→ Given exercise
Lift out, word for word, the stretch of the passage on Kertzer's book about Pius XII below that begins with the words "Unfortunately, Kertzer’s book" and ends with "in the archives.".

→ Document
··········

Brown University’s David Kertzer’s timing was better. He and his team got in early, for just a short time prior to the closing, and he returned as soon as it was possible after the reopening. This archival research eventually produced his new book, The Pope at War: The Secret History of Pius XII, Mussolini, and Hitler.
Unfortunately, Kertzer’s book is agenda-driven and makes several factual errors. The author fails to take stock of recent scholarly contributions on Pius’s record and ends up misrepresenting or entirely omitting key information.
There are at least seven books on Pius XII with publication dates of 2020 or later. Books by Johan Ickx (Le Bureau. Les Juifs de Pie XII, 2020), Michael Hesemann (The Pope and the Holocaust: Pius XII and the Secret Vatican Archives, 2022), Christian Jennings (Syndrome K: How Italy Resisted the Final Solution, 2022), Gazegoraz Górny and Janusz Rosikon (Vatican Secret Archives, 2020), Cesare Catananti (Il Vaticano nella Tormenta, 2020) and Patrick Gallo (The Nazis, the Vatican, and the Jews of Rome, forthcoming), and all give positive reviews of Pius XII’s wartime leadership. Only David Kertzer claims to have found damning evidence in the archives.
After the book was in print, I went to my local bookstore and bought a copy. The first thing I did was check the bibliography. There were no listings for Mark Riebling, Ion Pacepa, myself, or any of the new Pius XII books noted above. So, I knew that Kertzer was not addressing the most important recent developments in the Pius XII debate, especially the pope’s role in plots to assassinate Hitler and the Kremlin’s disinformation campaign against him. By avoiding those issues, Kertzer disqualified his book from being what he claimed it was: a “full account” of Pius XII’s “actions during the war, and why and how . . . he made the fraught decisions he did.”
What Kertzer calls his “most shocking finding” is that within weeks of Pius XII’s 1939 coronation, Hitler sent Prince Philip of Hesse to negotiate an agreement with the Vatican. Kertzer says of the negotiations, “we didn’t know about these until just now.” In fact, on page 58, he accuses the Jesuit editors of the Actes et Documents of having “systematically expunged all reference” to the talks.
Kertzer is simply wrong. The talks are neither a new revelation nor in any way shocking. Negotiations were proposed by Germany well before the death camps were in place. No one knew how Nazi persecution would evolve, and the pope had an opportunity and an obligation to protect the rights and lives of people under his charge. So he agreed to the meetings. I note as an aside that the Church’s massive humanitarian efforts could never have taken place if he had refused negotiations and left Church properties unprotected in Nazi territories.
Furthermore, the editors of Actes et Documents certainly did not “systematically expunge” all reference to communications between the prince and Pius. One can find multiple references to their negotiations in the volumes. Document 254 in the first volume of Actes et Documents is a note stating that “the Prince of Hesse” was involved in secret preparations for a meeting between German Foreign Minister Joachim von Ribbentrop and the pope. The first footnote to the text, added by the Jesuit editors, reads: “Prince Philip of Hesse . . . acted frequently as an intermediary between Berlin and Rome” and noted that he “evidently had many secret audiences with Pius XII.”

··········

→ Data extract

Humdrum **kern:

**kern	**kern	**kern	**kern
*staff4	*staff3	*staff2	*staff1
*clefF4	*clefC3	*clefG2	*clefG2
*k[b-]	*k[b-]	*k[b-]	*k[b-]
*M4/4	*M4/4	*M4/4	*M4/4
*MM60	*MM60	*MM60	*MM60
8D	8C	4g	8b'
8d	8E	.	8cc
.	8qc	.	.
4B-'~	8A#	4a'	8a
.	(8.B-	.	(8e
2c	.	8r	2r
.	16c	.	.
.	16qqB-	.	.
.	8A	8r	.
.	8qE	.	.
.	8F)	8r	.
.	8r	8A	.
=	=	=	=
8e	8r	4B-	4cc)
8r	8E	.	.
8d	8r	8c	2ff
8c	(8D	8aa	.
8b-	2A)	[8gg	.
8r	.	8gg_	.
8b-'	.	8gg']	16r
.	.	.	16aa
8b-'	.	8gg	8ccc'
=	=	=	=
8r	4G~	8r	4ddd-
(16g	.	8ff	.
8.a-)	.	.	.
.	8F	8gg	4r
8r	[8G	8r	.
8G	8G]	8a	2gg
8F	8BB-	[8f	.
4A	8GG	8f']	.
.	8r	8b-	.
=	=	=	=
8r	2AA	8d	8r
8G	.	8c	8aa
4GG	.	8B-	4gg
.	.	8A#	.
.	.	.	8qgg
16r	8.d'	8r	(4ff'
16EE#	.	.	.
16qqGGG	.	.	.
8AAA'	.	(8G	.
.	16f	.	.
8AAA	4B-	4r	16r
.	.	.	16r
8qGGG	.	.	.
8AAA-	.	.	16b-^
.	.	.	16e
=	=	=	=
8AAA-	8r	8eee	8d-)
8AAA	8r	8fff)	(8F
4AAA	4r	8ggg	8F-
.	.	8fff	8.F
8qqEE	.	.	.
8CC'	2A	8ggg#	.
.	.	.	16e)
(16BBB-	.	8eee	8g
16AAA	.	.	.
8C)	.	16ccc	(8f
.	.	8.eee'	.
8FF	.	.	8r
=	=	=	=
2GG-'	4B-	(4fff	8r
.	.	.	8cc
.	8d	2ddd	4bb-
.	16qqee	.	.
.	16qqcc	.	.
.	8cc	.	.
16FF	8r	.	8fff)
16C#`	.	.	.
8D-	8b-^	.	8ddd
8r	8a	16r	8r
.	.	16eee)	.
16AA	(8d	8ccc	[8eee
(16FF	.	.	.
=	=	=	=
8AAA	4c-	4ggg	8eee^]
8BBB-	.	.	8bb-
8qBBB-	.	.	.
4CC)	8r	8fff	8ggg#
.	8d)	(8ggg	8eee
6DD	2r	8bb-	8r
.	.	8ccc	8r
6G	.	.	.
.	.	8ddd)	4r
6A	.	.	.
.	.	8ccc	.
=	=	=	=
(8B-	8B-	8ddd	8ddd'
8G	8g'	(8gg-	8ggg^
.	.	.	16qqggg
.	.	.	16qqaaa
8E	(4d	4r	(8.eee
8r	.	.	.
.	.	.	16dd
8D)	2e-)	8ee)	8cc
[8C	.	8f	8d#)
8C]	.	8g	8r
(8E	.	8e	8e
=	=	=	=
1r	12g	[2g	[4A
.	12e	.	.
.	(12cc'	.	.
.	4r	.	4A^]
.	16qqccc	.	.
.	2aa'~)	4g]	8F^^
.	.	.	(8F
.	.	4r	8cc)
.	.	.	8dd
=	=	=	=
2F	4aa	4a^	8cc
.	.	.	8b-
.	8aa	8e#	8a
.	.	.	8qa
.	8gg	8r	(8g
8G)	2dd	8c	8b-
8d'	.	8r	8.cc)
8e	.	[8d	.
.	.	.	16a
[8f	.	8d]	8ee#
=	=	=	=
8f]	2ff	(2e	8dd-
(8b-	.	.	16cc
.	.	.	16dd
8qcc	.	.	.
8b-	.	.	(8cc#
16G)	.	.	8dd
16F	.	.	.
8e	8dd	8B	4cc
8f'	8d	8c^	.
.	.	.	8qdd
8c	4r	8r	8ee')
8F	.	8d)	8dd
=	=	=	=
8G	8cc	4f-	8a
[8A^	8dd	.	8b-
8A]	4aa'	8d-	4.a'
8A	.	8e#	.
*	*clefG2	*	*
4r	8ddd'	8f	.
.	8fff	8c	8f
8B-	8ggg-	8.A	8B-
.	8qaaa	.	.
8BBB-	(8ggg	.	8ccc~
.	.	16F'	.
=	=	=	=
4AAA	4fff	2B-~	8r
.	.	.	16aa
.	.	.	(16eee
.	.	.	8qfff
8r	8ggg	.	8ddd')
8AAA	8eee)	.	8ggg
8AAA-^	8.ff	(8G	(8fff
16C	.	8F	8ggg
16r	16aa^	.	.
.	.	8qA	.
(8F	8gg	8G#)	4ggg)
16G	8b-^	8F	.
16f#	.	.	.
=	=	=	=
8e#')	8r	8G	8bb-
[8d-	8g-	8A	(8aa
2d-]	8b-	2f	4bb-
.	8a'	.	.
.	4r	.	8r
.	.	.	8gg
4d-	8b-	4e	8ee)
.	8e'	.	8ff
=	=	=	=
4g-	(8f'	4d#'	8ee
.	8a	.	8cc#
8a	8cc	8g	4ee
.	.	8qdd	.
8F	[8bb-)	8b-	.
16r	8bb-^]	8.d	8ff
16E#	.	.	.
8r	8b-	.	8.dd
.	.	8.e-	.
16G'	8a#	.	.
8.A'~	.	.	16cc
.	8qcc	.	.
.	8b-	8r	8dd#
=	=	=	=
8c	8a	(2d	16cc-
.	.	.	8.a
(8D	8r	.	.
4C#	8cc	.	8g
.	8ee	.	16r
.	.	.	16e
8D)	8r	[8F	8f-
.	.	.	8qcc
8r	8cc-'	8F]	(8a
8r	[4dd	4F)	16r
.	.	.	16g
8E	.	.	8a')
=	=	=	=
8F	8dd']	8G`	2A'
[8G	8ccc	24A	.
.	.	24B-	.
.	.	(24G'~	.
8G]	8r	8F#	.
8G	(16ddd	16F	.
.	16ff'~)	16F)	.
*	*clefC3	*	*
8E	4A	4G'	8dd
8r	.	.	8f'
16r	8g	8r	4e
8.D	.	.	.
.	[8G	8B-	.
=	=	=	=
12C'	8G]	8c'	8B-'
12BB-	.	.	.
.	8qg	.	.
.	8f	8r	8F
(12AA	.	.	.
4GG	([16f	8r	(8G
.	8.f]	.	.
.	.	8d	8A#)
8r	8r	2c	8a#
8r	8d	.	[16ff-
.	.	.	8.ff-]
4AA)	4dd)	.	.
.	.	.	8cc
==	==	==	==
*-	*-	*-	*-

··········

→ Task response
Unfortunately, Kertzer’s book is agenda-driven and makes several factual errors. The author fails to take stock of recent scholarly contributions on Pius’s record and ends up misrepresenting or entirely omitting key information.
There are at least seven books on Pius XII with publication dates of 2020 or later. Books by Johan Ickx (Le Bureau. Les Juifs de Pie XII, 2020), Michael Hesemann (The Pope and the Holocaust: Pius XII and the Secret Vatican Archives, 2022), Christian Jennings (Syndrome K: How Italy Resisted the Final Solution, 2022), Gazegoraz Górny and Janusz Rosikon (Vatican Secret Archives, 2020), Cesare Catananti (Il Vaticano nella Tormenta, 2020) and Patrick Gallo (The Nazis, the Vatican, and the Jews of Rome, forthcoming), and all give positive reviews of Pius XII’s wartime leadership. Only David Kertzer claims to have found damning evidence in the archives.